Re: [PATCH v8 08/19] sched: Reject CPU affinity changes based on task_cpu_possible_mask()

From: Will Deacon
Date: Mon Jun 07 2021 - 18:44:04 EST


On Fri, Jun 04, 2021 at 06:11:52PM +0100, Valentin Schneider wrote:
> On 02/06/21 17:47, Will Deacon wrote:
> > Reject explicit requests to change the affinity mask of a task via
> > set_cpus_allowed_ptr() if the requested mask is not a subset of the
> > mask returned by task_cpu_possible_mask(). This ensures that the
> > 'cpus_mask' for a given task cannot contain CPUs which are incapable of
> > executing it, except in cases where the affinity is forced.
> >
> > Reviewed-by: Quentin Perret <qperret@xxxxxxxxxx>
> > Signed-off-by: Will Deacon <will@xxxxxxxxxx>
>
> One comment/observation below, but regardless:
>
> Reviewed-by: Valentin Schneider <Valentin.Schneider@xxxxxxx>

Thanks!

> > diff --git a/kernel/sched/core.c b/kernel/sched/core.c
> > index 0c1b6f1a6c91..b23c7f0ab31a 100644
> > --- a/kernel/sched/core.c
> > +++ b/kernel/sched/core.c
> > @@ -2347,15 +2347,17 @@ static int __set_cpus_allowed_ptr(struct task_struct *p,
> > u32 flags)
> > {
> > const struct cpumask *cpu_valid_mask = cpu_active_mask;
> > + const struct cpumask *cpu_allowed_mask = task_cpu_possible_mask(p);
> > unsigned int dest_cpu;
> > struct rq_flags rf;
> > struct rq *rq;
> > int ret = 0;
> > + bool kthread = p->flags & PF_KTHREAD;
> >
> > rq = task_rq_lock(p, &rf);
> > update_rq_clock(rq);
> >
> > - if (p->flags & PF_KTHREAD || is_migration_disabled(p)) {
> > + if (kthread || is_migration_disabled(p)) {
> > /*
> > * Kernel threads are allowed on online && !active CPUs,
> > * however, during cpu-hot-unplug, even these might get pushed
> > @@ -2369,6 +2371,11 @@ static int __set_cpus_allowed_ptr(struct task_struct *p,
> > cpu_valid_mask = cpu_online_mask;
> > }
> >
> > + if (!kthread && !cpumask_subset(new_mask, cpu_allowed_mask)) {
> > + ret = -EINVAL;
> > + goto out;
> > + }
> > +
>
> IIUC this wouldn't be required if guarantee_online_cpus() couldn't build a
> mask that extends beyond task_cpu_possible_mask(p): if the new mask doesn't
> intersect with that possible mask, it means we're carrying an empty cpumask
> and the cpumask_any_and_distribute() below would return nr_cpu_ids, so we'd
> bail with -EINVAL.
>
> I don't really see a way around it though due to the expectations behind
> guarantee_online_cpus() :/

Mostly agreed.
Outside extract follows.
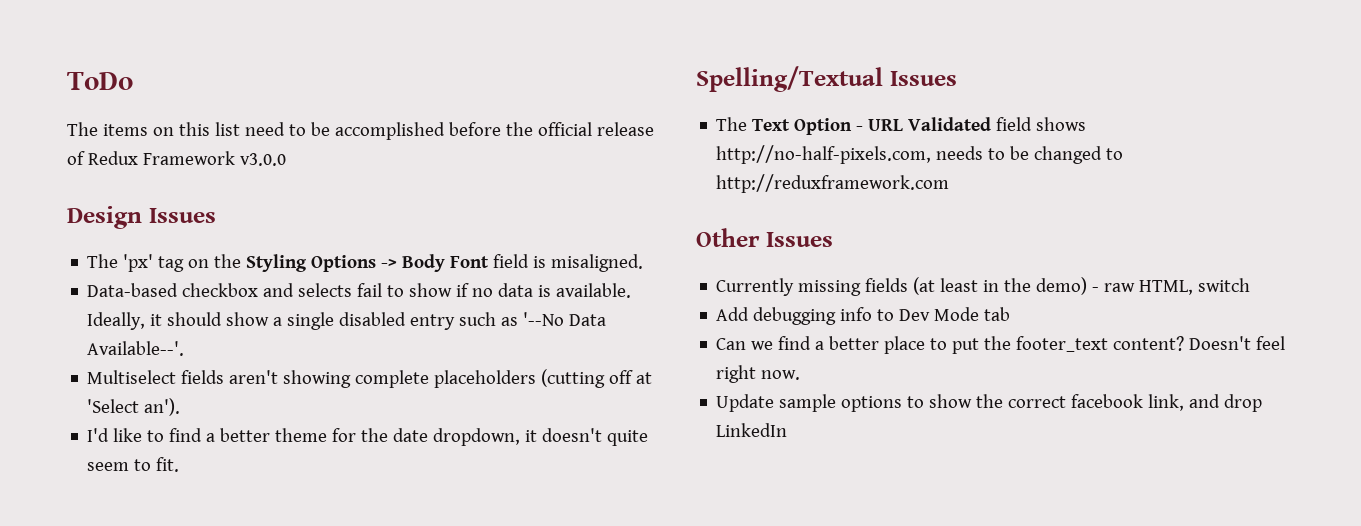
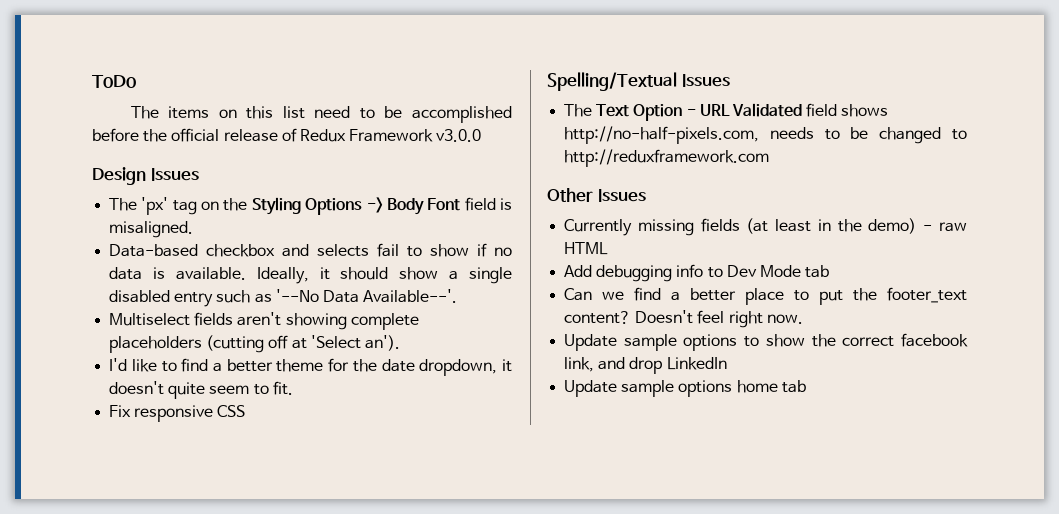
(180, 464) none -> [109,405,246,422] // Fix responsive CSS
[1139,278,1251,295] HTML, switch -> [564,242,609,255] HTML
(788, 430) none -> [564,380,806,397] // Update sample options home tab

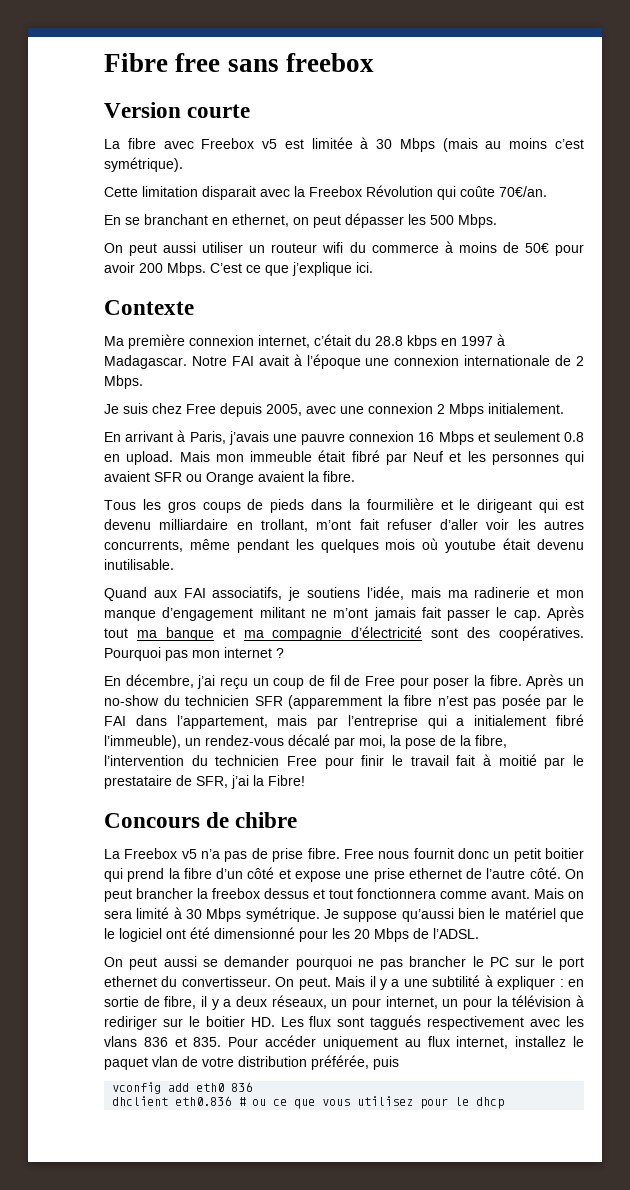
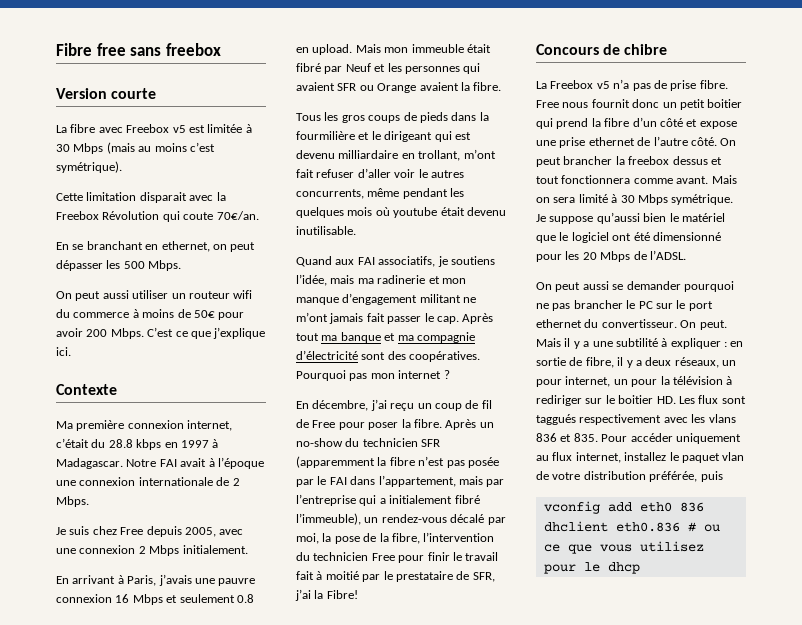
[460,186,495,197] coûte -> [183,212,214,220] coute
[517,519,536,530] les -> [418,169,428,178] le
I started out hacking SCA and only then started knocking the
callers on the head. However, given how many callers there are for this
thing, I'm much more comfortable having the mask check there to ensure that
we return an error if the requested mask contains CPUs on which we're unable
to run, and yes, guarantee_online_cpus() is one such caller.

Will